Aşağıdaki, Way Down / The Vault filmini tanıtan yazıyı kaldığı yerden devam ettirin.

## Alıntılanan metin
○ ○ ○ ○
Senaryosunu, Rafa Martínez, Andrés M. Koppel, Borja Glez. Santaolalla, Michel Gaztambide ile Rowan Athale'in yazdıkları ve Jaume Balagueró'nun yönetmen koltuğunda oturduğu “Way Down / The Vault”; bir banka soygunu hikayesinin anlatıldığı, bir aksiyon gerilim olarak geliyor karşımıza...
Gelin isterseniz, 15 milyon Avroluk, Hollywood standartlarına göre oldukça mütevazı da sayılabilecek bir bütçeyle çekilerek; yeşil perde teknolojisi ile zorluk içeren sahnelerde de, dublör oyuncu performanslarına, izleyiciye hissettirmeden başarıyla başvurulan bu "orta şekerli", İngilizce konuşulan İspanyol filmine biraz daha yakından bakalım...
1645 yılında, Atlantik Okyanusunun, İspanya sahiline 25 mil uzaklıktaki bir bölgesinde büyük bir gemi kazası vuku bulur...
2009'un Eylül ayına gelindiğinde ise, dalgıçlar Craig (Fernando Martín) ve eski MI6 ajanlarından James'in (Sam Riley) öncülüğündeki kaptan Walter Moreland'ın (Liam Cunningham) ekibi; İspanyol bandıralı Guadalupe Bakiresi isimli gemiye ait olan batıktaki, milyonlarca Avro değerindeki hazineyi çıkartırlar...
Çıkartır çıkartmaz da, kuşatıldıkları ülke "sınırlarından / gümrüklerinden" sorumlu İspanyol sahil güvenliği tarafından bu hazineye derhal el konulur...
Konu artık, Lahey'deki Uluslararası Mahkemededir...
Ve..
○ ○ ○ ○
## Veri kesiti
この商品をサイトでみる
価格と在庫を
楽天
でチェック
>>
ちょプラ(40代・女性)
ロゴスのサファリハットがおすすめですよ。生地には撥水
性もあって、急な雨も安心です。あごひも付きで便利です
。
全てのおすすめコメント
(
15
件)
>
○ ○ ○ ○
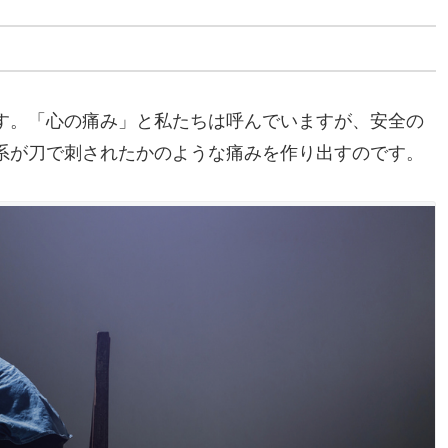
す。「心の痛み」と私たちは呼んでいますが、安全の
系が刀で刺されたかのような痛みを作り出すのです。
○ ○ ○ ○
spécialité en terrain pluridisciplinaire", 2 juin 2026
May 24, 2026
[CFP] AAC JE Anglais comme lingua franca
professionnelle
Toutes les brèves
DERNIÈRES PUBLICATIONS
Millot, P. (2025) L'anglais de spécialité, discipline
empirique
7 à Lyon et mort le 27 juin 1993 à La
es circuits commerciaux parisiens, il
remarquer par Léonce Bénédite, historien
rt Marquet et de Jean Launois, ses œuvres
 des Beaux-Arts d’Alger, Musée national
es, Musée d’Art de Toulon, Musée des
○ ○ ○ ○
## Yanıt bölümü
Nisan 2010'da yapılan duruşmada, MI6 yöneticilerinden Margaret'da (Famke Janssen) Walter'a yardımcı olamaz ve çıkartılan hazinenin İspanya'nın elinde kalmasına karar verilir...
Çok geçmez ve bu hazine; Mayıs 2010'da, Madrid'deki İspanya Merkez Bankası'nın kasasına nakledilir...
Derken...
Tarihler, 2010 Haziran'ını gösterirken pek çok petrol şirketinin, iş anlaşması yapmak üzere; Cambridge Üniversitesinin 22 yaşındaki dahi çocuklarından, Thom Johnson'ın (Freddie Highmore) peşinde olduklarını görürüz...
Bütün bu yüksek bir ücret ile sağlam bir gelecek de vaat eden cazip teklifler arasından, düzgün bir seçim yapması gerektiğini öğütleyen babasıyla (James Giblin), lüks bir restoran da yemek yerken Thom'ın telefonuna; daha sonra bir maharetli bir yankesici de olduğunu anladığımız Lorraine'ce (Astrid Bergès-Frisbey) yollanan bir mesaj gelir...
Gönderilen ip uçlarını takip eden Thom, İspanyol romantizmine ait eserlerin sergilendiği bir sanat galerisinde buluştuğu Lorraine'ce bir araya getirildiği Walter ile tanıştırılır...
Varlıklı bir insan olan Walter'ın nihai gayesi; bir mühendislik harikası olduğu iddia edilen ve o sebeple de, çalışma sistematiği seksen yıldır kimselerce çözülemeyen İspanya Merkez Bankası'ndaki kasanın sırrının deşifre edilmesi işinde kullanmayı düşündüğü Thom'u, kendisiyle çalışmaya ikna etmektir...
Ki, eder ve ertesi gün Thom kendini, havalimanında Lorraine'in karşıladığı Madrid'te bulur...
Madrid'e ayak bastığı, 3 Temmuz 2010 günü; Güney Afrika'da düzenlenmekte olan FIFA Dünya Kupası Çeyrek Final maçında, Paraguay ile İspanya karşılaşmaktadırlar...
Yani İspanya'da yaşam, bir anlamda tamamen kupaya kilitlenmiştir...
Neyse...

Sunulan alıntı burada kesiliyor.